I've heard he threw a fit about ChooseYourStory games being allowed in the 2014 SpringThing and was just being a smug prick. He actually came to CYS and made an account just to post 'loool your games are getting disqualified' ...before going on to get his own game disqualified instead. Then he seems to have started feuding with a reviewer more recently (Patrick Mooney, and it's a very one sided feud since I actually saw Mooney defending him in a Discord today....) and Jacqueline Ashwell used that as an excuse to pull the plug and disqualify his IFComp entry because she found him just that obnoxious on a personal level...and uh because I guess she just has unlimited power to do that to whoever she wants now.
He and Duncan Bowsman seem to have a history too, just looking at a trolling commend DB left on his most recent game.
But the funniest thing is his blog, Textplaining which I have only just discovered. It's full of the most hilarious butthurt mad unhinged ranting about the modern IF community and various people in it. Although I do tend to agree with some of his points in a very general sense,
(the main community is elitist, unfun, and everyone places FAR too much importance on themselves), the boiling wave of A N G E R Y and the uh, creative language from this guy had me in stitches. Did you all know about him already and I was somehow the only one out of the loop?

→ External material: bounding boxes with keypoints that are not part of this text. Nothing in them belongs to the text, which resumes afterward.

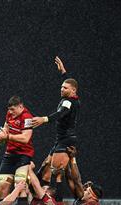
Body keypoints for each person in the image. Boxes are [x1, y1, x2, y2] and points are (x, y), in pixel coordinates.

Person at [31, 57, 80, 187]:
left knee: (57, 173)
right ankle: (43, 199)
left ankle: (57, 203)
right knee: (45, 169)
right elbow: (70, 83)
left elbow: (61, 113)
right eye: (61, 87)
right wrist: (63, 72)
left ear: (73, 91)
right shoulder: (72, 97)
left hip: (66, 140)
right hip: (61, 139)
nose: (61, 89)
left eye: (65, 88)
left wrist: (44, 119)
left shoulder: (68, 102)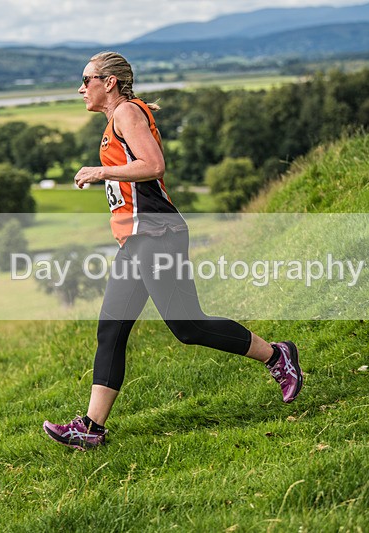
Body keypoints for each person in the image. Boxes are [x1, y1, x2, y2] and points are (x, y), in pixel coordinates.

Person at [43, 51, 302, 450]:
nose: (81, 88)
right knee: (111, 329)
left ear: (108, 82)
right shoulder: (115, 121)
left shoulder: (128, 112)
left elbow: (154, 165)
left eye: (87, 79)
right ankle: (90, 429)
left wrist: (101, 171)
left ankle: (277, 356)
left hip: (158, 234)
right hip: (137, 239)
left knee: (189, 326)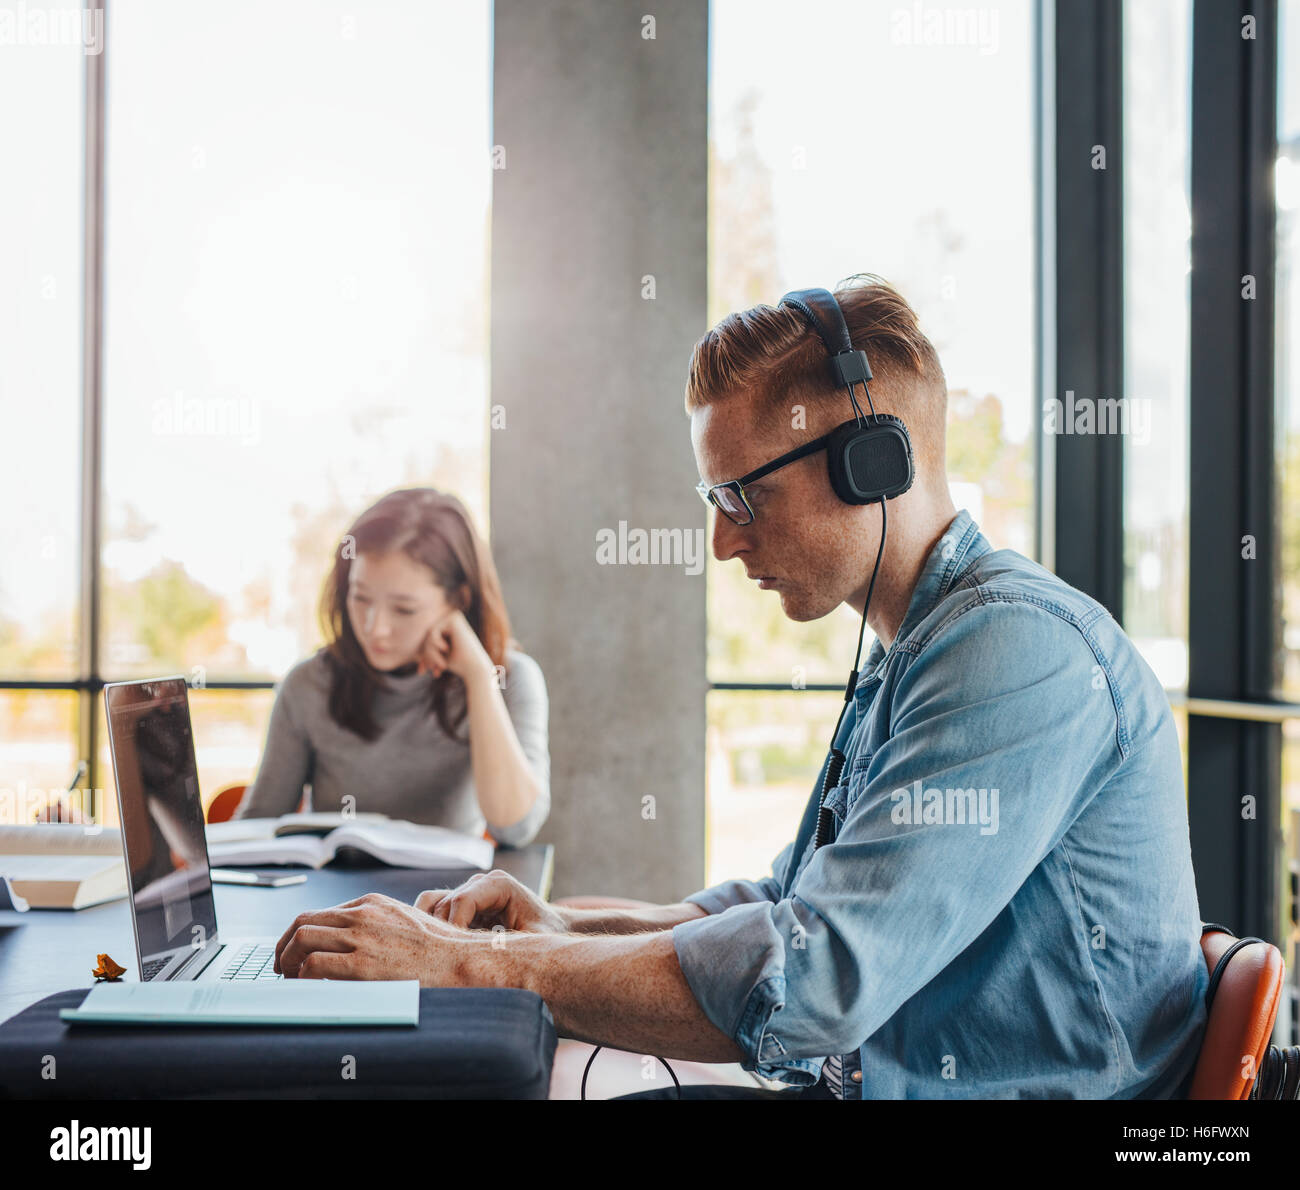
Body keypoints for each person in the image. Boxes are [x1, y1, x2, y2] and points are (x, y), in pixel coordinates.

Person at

Plotkin's sense of humor is a yawning chasm of nothingness. In fact, I've never met anyone online with such a lack of a sense of humor. I take that back. Most of the other well-known IFers suffer the same, sad humorless disposition. Like Jacq, the annoying busybody who is married to the irrelevant and insufferable critic Sam Ashwell whose reviews have gone downhill in quality faster than a short-run sitcom. These bloviating asshats wouldn't know a good joke if it took a dump in their mouths.
Let's not forget Porpentine. At this point, as far as the IF community is concerned, Porpentine can literally upload a jpg of one of her turds and it would place in the top 10 of any IF competition. Porpentine is actually a terrible, terrible writer. It's not even a matter of style over substance because there is neither. Some of her works are WRITTEN ALL IN CAPS. This is seen as unbelievably artistic of the highest caliber among many in the community.

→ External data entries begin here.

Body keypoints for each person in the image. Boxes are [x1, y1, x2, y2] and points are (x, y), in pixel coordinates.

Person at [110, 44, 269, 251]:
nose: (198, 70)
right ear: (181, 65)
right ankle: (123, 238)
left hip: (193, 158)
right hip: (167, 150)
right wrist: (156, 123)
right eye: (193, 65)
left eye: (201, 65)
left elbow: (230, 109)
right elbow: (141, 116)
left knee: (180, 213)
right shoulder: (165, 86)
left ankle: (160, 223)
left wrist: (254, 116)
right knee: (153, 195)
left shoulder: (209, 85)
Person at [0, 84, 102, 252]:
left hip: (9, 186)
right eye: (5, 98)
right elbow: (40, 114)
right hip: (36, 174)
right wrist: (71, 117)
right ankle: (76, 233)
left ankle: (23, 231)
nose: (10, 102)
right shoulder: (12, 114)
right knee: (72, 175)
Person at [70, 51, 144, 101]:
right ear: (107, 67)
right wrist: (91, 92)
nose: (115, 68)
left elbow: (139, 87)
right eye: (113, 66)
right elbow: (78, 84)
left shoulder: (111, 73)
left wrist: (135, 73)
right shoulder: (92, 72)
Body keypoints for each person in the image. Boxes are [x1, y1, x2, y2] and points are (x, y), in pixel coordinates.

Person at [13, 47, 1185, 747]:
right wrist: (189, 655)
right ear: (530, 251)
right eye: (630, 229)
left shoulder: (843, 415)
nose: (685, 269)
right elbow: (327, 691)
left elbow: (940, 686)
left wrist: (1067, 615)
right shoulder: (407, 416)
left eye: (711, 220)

It's like this: I attended art school in Philadelphia. There are two types of art school students: actual budding artists who take their craft seriously, and green-haired, pierced and booted crybabies who say things like "Oh, I'm too weird to go to class today." Yeah, Porpentine is obviously the latter. The community has rallied around her talentless ass, circling their wagons, ready to lash out at any of her critics, branding them as hateful. I've been messaged by jerk-offs trying to admonish me for daring to inquire if Porpentine is actually any good or if people are just parading around her like jackasses.

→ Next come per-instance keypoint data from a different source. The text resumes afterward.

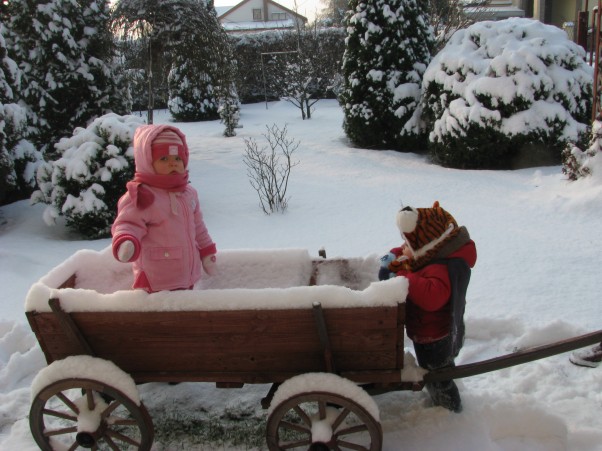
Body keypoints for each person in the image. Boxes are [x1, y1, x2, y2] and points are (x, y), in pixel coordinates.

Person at [379, 201, 477, 412]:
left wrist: (404, 275)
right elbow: (410, 251)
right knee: (432, 371)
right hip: (424, 332)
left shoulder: (439, 267)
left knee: (439, 375)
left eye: (408, 244)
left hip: (435, 336)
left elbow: (431, 298)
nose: (404, 247)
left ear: (427, 246)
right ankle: (440, 400)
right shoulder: (430, 255)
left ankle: (450, 408)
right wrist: (397, 255)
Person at [111, 124, 217, 292]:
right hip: (156, 281)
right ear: (147, 162)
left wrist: (206, 251)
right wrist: (126, 240)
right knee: (163, 318)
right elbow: (128, 223)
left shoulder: (188, 193)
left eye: (177, 159)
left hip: (188, 277)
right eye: (164, 159)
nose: (172, 164)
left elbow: (198, 227)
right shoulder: (142, 195)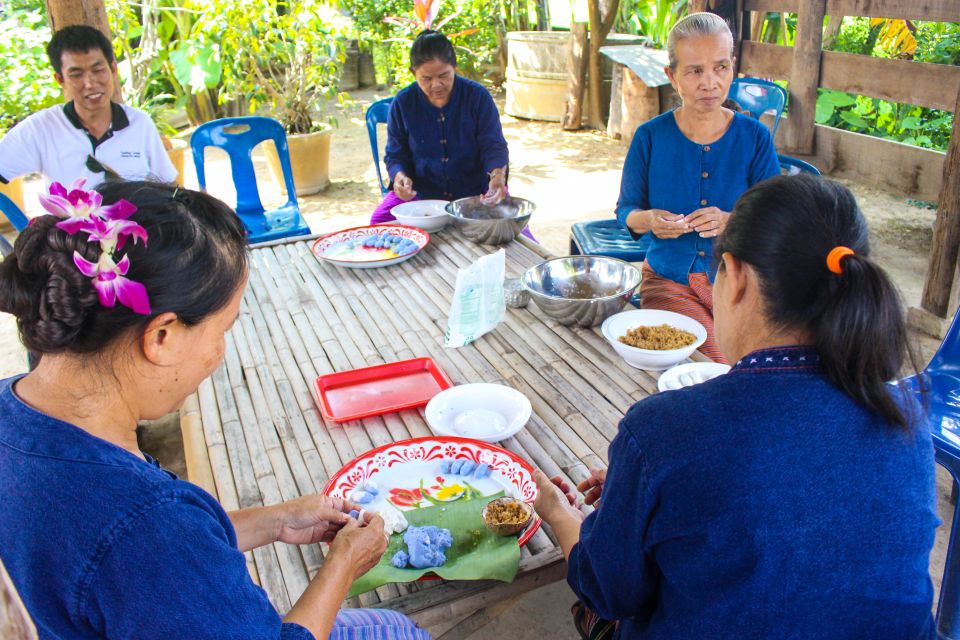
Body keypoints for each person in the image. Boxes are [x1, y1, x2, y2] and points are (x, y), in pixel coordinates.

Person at [0, 180, 430, 640]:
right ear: (162, 335)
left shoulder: (16, 407)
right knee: (399, 630)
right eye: (223, 327)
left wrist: (277, 520)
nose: (221, 351)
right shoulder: (149, 525)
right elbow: (153, 546)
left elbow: (144, 564)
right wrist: (344, 563)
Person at [535, 174, 939, 639]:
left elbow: (608, 591)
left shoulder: (665, 431)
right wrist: (646, 488)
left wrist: (559, 515)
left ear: (737, 276)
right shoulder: (906, 416)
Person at [615, 12, 780, 363]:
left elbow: (776, 217)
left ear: (733, 67)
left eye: (720, 67)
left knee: (762, 365)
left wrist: (731, 220)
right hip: (669, 280)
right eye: (694, 71)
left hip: (740, 286)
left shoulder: (754, 138)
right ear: (671, 76)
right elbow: (626, 210)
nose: (710, 82)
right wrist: (649, 220)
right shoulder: (650, 137)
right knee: (718, 363)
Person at [0, 25, 177, 189]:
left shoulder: (139, 124)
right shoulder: (40, 129)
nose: (90, 83)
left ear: (113, 70)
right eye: (76, 74)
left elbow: (171, 186)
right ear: (60, 80)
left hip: (135, 221)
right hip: (67, 223)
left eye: (98, 70)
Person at [371, 30, 510, 224]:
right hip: (421, 196)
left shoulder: (477, 97)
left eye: (444, 75)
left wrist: (497, 176)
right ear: (413, 73)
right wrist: (400, 177)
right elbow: (395, 154)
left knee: (516, 236)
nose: (436, 85)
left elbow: (493, 145)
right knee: (379, 223)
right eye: (426, 79)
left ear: (454, 67)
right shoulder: (403, 103)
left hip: (475, 191)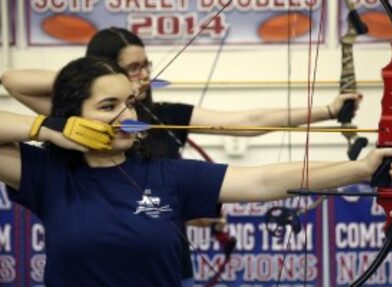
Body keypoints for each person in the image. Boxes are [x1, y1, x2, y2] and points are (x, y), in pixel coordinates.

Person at [1, 27, 363, 286]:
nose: (128, 113)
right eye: (131, 70)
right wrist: (47, 127)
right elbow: (12, 79)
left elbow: (259, 170)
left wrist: (357, 162)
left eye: (145, 68)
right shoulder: (48, 171)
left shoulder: (168, 162)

So if 77 Verbs was a tutorial into entering commands into a parser game, The Prongleman Job works to dismantle all that. I mean, what would have been the harm in letting me rely on my decades of playing parser IF and using EXAMINE and other verbs? Why does DiBianca feel the need to "be different"?
Anyway, I'm still sallying forth with an open mind. I just wanted to get that off my chest. I'm not trying to sound like a useless, ass-ugly, pompous, unfunny, overly-critical, twelve-sandwich-eating, grammar-Nazi virgin like Patrick Brian Mooney.
I'm sorry. I tried. There's no way I can get into a game when this image illustrates my SECOND move.
Well, at least I can refrain from personal attacks against the author like Patrick Brian Mooney would have enjoyed doing.
Here's the fucking thing: Mooney would be more than able to submit a game to the competition (if he actually had any writing ability whatsoever). That's the example that perfectly illustrates why Jacqueline Ashwell is an ignorant cunt and anyone in her little IF competition committee is an assholes, too. It's perfectly illogical and perfectly shows why they just fucking suck as comp runners, as community leaders, and simply as people. They can all drop dead of Covid-19 for all I care.
So many gems here I don't even know where to start.
Does anyone have more details on what exactly happened here? Actually a shame he seems to have completely gone off the rails since he was a pretty prolific author. Again, I feel like I'd be agreeing with a lot of the stuff he's posted about the community as a whole (especially in regards to Porpentine...) if he'd just tone down the waterfall of RAEG and stop getting triggered into some kind of PTSD episode when it comes to that Patrick guy having written a single mean review.